• _The data_
═══

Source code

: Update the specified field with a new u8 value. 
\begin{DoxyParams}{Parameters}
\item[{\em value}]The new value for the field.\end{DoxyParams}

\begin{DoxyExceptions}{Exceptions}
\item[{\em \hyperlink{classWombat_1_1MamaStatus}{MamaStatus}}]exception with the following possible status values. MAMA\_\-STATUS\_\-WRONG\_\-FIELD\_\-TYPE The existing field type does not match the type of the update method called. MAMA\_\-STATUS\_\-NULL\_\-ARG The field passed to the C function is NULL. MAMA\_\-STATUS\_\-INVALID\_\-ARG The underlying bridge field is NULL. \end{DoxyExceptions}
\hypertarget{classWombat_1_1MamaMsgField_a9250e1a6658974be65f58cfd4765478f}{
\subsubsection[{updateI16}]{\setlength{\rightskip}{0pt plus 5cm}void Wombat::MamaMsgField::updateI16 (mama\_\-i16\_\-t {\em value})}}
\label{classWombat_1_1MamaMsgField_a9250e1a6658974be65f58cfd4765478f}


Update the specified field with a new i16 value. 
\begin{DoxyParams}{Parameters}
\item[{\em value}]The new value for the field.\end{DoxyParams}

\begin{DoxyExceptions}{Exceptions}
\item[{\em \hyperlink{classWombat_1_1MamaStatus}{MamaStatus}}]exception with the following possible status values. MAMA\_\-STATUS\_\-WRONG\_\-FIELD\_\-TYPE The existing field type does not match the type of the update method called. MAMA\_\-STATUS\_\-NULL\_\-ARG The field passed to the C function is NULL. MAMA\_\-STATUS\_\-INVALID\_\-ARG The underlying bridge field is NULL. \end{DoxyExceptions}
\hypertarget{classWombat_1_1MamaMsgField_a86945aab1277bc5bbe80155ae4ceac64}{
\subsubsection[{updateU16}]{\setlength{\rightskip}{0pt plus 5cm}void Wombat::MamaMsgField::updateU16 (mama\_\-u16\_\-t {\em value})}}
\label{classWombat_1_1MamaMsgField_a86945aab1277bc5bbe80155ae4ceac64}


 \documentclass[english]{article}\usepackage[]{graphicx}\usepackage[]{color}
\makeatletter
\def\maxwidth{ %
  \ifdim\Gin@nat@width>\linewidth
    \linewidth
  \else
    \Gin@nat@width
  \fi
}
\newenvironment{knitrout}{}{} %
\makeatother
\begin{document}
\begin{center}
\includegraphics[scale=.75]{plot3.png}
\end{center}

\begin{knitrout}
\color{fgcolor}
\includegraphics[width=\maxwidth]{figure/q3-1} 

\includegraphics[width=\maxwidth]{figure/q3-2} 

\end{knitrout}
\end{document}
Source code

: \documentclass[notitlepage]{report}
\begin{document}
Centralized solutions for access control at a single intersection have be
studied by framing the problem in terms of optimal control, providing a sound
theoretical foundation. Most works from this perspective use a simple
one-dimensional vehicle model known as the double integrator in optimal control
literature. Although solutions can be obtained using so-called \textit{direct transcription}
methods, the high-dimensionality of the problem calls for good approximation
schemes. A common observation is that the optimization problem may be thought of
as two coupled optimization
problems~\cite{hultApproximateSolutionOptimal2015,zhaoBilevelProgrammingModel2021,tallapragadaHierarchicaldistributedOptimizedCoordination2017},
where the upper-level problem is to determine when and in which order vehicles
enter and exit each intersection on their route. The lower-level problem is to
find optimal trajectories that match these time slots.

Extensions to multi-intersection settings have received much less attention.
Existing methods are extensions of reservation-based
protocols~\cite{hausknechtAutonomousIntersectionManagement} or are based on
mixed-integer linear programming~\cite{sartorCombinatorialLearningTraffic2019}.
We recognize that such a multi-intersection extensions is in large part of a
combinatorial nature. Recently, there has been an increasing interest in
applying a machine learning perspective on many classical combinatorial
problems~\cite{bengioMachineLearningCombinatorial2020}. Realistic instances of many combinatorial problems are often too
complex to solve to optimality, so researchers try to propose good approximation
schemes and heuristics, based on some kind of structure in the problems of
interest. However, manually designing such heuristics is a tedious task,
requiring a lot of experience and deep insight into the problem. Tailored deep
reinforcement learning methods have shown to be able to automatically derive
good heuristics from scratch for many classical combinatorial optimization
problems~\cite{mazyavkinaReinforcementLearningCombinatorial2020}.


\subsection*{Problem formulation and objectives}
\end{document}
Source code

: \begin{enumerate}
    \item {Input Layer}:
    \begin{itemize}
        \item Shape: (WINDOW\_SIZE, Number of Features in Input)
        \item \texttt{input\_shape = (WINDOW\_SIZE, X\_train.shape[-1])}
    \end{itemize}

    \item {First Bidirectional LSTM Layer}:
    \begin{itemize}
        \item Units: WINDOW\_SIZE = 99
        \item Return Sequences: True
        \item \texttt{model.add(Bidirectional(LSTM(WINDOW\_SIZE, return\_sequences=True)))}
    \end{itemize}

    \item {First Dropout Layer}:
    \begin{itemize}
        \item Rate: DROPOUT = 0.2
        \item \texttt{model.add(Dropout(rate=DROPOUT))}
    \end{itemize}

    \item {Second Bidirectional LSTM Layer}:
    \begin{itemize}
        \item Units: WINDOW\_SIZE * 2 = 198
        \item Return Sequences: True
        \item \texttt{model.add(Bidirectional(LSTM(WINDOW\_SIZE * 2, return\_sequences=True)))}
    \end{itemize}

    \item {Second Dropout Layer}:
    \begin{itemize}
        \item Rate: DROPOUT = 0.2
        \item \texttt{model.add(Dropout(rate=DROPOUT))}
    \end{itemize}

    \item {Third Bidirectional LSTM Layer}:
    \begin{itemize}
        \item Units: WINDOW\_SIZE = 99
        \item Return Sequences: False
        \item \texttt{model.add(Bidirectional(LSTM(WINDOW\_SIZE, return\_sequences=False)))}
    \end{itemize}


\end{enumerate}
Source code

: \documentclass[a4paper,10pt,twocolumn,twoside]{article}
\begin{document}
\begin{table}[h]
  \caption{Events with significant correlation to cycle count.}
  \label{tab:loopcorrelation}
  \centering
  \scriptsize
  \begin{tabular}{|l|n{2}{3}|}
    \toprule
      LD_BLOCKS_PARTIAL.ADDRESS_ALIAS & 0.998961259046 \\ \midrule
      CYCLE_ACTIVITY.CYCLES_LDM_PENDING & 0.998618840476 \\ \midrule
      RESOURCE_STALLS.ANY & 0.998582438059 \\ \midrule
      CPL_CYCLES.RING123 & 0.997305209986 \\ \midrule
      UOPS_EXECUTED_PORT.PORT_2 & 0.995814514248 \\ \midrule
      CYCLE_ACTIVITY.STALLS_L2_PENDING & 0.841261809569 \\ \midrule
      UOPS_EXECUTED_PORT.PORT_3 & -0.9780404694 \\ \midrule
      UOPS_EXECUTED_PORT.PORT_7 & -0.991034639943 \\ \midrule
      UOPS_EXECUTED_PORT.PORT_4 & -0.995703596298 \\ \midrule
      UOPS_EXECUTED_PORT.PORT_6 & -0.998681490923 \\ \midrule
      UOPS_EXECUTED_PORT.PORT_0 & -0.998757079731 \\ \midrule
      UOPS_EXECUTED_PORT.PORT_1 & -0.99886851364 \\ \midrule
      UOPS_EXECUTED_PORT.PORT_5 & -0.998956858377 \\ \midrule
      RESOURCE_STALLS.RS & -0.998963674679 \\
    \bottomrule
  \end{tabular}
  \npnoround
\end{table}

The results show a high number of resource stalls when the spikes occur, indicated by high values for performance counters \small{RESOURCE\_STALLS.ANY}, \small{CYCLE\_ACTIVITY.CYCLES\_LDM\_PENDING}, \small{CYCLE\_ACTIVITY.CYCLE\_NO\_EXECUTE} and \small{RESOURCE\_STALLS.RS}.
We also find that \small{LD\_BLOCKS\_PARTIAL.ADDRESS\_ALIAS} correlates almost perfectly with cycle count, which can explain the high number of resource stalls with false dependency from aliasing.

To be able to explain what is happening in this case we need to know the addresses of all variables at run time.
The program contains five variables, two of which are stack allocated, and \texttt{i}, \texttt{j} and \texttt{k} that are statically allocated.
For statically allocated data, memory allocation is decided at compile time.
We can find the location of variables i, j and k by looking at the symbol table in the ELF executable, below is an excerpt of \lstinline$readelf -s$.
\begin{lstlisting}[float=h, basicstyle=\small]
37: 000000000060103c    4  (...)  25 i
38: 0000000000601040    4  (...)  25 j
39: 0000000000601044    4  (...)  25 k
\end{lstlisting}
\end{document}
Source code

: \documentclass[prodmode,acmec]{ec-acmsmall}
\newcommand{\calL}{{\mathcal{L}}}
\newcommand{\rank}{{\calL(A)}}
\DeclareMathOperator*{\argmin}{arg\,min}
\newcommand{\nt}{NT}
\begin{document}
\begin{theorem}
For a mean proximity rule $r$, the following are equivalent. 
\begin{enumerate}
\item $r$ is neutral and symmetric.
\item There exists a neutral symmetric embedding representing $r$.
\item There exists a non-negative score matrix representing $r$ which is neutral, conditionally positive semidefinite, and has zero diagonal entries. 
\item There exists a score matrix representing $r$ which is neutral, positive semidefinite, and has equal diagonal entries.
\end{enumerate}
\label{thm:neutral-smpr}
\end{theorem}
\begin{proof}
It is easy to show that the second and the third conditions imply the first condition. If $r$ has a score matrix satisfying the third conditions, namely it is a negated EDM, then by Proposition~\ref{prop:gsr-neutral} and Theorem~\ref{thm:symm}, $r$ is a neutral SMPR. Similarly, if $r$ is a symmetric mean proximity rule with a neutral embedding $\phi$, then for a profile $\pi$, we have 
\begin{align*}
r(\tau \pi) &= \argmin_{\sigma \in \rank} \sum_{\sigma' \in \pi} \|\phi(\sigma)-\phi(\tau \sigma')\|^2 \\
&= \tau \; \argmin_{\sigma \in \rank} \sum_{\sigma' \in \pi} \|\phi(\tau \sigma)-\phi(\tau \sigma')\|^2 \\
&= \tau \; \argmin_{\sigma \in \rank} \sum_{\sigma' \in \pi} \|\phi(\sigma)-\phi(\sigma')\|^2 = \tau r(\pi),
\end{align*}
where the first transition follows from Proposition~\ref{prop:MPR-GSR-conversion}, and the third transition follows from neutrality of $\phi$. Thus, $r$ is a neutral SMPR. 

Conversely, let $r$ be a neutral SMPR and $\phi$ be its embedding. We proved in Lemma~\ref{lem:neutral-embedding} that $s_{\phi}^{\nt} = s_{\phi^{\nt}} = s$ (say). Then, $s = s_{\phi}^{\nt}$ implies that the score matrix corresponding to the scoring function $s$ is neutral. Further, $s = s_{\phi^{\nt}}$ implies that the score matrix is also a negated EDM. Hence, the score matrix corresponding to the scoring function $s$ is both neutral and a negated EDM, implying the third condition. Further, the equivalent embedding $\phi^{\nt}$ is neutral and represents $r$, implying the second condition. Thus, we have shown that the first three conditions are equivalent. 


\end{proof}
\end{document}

═══

• _Problem details_
Check each line of the listing above for the string "lstlisting", then give how many lines have it. No other text.

• _Response to this task_
2